> _Task details_
Line count for the string "itemsep" in the records below: report that figure and nothing else.

> _Records shown_
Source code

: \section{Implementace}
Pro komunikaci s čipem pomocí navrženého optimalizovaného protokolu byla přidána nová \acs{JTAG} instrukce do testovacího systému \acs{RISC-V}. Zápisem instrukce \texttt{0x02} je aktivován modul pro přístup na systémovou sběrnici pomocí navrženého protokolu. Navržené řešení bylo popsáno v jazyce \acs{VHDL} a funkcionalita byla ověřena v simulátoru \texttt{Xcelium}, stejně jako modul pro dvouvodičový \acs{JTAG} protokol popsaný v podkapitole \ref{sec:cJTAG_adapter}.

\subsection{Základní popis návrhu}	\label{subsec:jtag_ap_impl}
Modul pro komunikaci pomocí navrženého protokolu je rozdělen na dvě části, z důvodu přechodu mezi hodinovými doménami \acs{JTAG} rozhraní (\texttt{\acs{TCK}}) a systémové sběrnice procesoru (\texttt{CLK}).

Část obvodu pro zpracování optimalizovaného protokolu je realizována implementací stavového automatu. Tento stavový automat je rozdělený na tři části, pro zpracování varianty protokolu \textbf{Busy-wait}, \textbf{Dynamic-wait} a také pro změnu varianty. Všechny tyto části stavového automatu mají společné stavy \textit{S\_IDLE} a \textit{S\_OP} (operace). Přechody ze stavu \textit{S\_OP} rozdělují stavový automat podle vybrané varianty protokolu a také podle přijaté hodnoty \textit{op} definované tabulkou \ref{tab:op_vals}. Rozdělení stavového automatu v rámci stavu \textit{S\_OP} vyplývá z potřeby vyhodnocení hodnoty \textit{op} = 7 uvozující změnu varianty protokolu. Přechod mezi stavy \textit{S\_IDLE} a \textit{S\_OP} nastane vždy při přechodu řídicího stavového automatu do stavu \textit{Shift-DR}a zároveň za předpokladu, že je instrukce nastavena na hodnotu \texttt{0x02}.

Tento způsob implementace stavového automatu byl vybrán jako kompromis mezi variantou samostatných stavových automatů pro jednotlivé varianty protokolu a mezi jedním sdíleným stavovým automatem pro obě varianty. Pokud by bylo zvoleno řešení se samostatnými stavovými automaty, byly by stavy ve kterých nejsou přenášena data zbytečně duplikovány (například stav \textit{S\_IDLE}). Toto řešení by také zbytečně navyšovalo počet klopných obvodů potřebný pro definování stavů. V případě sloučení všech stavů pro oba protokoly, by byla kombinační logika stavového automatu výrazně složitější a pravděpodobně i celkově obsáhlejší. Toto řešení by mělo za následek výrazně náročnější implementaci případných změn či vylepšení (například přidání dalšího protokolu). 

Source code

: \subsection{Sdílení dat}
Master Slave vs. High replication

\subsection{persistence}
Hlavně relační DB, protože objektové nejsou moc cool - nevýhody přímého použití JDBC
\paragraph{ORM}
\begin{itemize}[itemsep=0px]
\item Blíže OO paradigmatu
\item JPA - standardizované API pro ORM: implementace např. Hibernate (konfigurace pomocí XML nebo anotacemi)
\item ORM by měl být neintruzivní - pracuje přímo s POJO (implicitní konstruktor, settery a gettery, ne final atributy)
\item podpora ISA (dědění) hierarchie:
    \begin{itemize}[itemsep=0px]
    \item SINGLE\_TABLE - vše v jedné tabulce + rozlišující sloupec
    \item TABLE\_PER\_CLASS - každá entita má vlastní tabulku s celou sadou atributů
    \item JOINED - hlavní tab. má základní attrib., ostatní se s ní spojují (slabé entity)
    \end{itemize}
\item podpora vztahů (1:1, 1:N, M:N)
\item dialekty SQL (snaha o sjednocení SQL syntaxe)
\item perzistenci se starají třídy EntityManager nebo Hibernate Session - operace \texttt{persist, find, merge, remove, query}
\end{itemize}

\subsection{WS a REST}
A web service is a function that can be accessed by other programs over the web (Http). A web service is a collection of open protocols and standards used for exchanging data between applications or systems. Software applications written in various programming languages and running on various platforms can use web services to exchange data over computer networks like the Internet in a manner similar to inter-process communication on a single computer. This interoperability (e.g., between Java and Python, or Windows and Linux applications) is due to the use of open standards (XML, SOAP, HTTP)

> _Task solution_
2